===== SOURCE INFORMATION

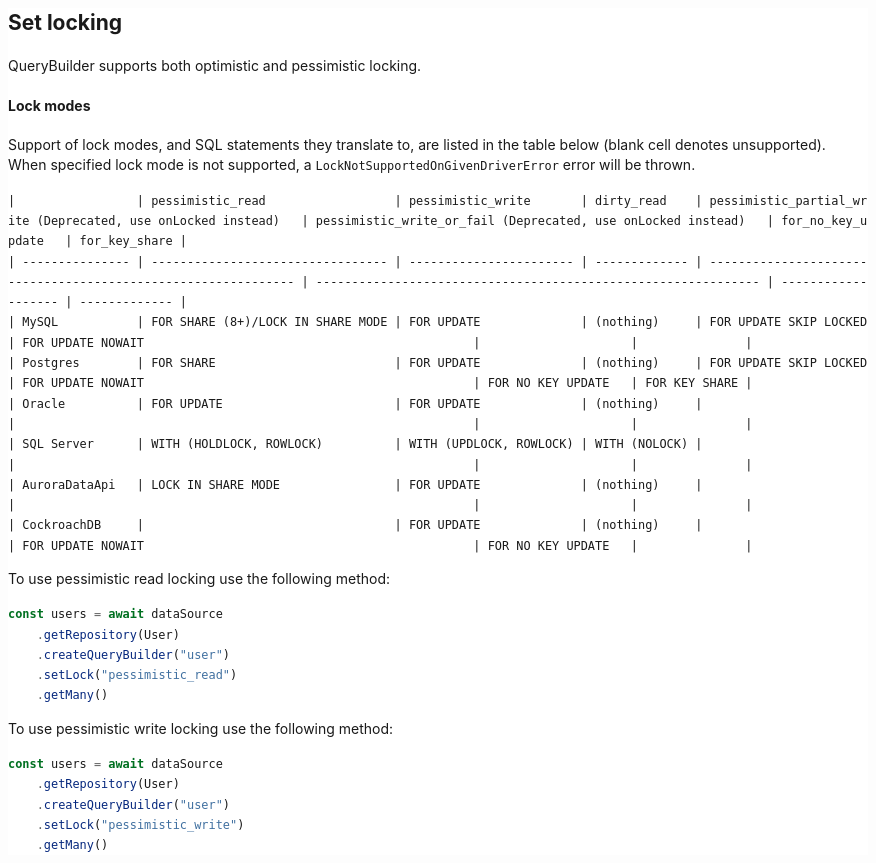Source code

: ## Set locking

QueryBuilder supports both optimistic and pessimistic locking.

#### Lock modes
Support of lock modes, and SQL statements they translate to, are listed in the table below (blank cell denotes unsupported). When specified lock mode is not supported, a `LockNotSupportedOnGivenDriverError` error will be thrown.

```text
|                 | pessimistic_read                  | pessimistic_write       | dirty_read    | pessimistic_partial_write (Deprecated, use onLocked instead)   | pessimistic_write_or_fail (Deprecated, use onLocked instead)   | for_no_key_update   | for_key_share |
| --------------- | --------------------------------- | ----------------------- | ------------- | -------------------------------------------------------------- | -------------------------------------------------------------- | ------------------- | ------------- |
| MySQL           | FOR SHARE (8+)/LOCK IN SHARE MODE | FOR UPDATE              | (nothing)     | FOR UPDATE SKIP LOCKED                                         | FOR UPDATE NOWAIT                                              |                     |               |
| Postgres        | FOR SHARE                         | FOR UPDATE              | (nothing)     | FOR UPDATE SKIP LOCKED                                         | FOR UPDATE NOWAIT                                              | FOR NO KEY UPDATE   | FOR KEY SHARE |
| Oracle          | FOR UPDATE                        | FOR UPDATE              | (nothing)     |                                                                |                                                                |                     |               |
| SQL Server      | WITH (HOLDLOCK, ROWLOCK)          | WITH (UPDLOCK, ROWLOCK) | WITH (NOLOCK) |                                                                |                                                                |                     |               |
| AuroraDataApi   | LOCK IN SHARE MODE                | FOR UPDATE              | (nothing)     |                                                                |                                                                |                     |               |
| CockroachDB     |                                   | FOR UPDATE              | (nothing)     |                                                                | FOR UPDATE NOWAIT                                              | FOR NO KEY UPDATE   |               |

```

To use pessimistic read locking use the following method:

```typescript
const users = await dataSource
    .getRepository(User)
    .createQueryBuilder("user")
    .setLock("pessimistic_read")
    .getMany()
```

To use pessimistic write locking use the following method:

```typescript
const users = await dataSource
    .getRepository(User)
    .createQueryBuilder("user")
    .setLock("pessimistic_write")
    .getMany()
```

==========
===== SOURCE INFORMATION

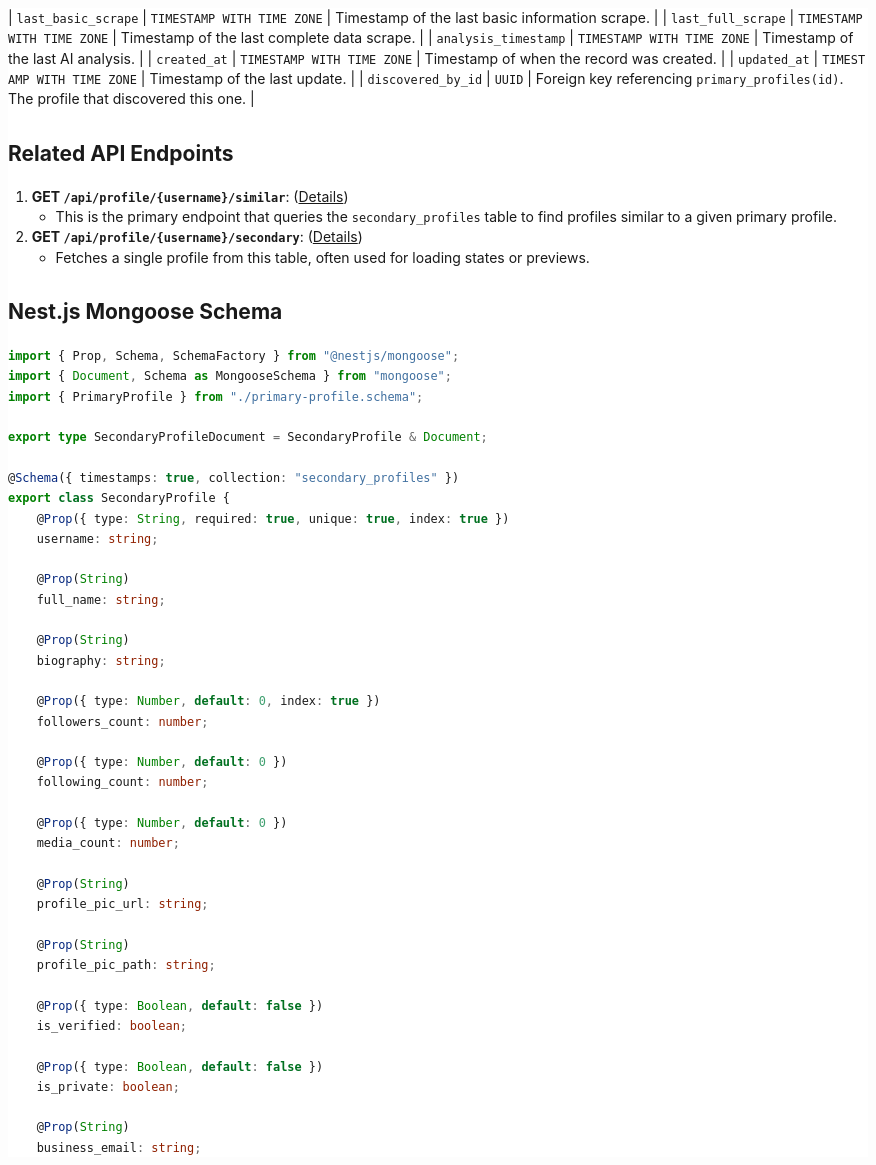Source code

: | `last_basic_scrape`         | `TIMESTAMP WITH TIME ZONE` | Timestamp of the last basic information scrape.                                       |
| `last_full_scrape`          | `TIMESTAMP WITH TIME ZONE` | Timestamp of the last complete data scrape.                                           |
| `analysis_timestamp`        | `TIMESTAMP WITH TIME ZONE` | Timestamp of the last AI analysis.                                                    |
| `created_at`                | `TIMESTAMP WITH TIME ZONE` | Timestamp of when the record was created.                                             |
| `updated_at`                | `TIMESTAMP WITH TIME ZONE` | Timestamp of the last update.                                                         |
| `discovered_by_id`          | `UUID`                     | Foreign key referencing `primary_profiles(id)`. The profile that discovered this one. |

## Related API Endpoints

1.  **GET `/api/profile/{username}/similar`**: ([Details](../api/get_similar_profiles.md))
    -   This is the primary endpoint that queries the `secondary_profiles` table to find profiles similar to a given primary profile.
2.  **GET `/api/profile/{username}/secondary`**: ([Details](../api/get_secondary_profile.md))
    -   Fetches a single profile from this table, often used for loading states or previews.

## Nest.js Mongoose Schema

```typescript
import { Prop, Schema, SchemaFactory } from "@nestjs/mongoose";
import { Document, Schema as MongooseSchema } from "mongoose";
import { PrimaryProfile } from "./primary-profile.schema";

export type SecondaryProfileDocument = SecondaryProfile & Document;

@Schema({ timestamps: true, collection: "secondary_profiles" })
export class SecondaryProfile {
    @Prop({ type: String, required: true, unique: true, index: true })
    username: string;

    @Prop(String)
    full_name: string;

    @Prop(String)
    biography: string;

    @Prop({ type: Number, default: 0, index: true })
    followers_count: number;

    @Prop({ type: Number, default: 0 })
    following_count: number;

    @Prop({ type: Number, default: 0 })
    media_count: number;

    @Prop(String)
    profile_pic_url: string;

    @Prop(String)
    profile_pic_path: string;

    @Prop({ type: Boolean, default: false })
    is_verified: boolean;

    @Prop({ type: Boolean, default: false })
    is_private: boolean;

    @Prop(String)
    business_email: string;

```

==========

* WORK ITEM: Where a line of the data includes the string "method", list that line.

* OUTPUT BELOW:
To use pessimistic read locking use the following method:
To use pessimistic write locking use the following method:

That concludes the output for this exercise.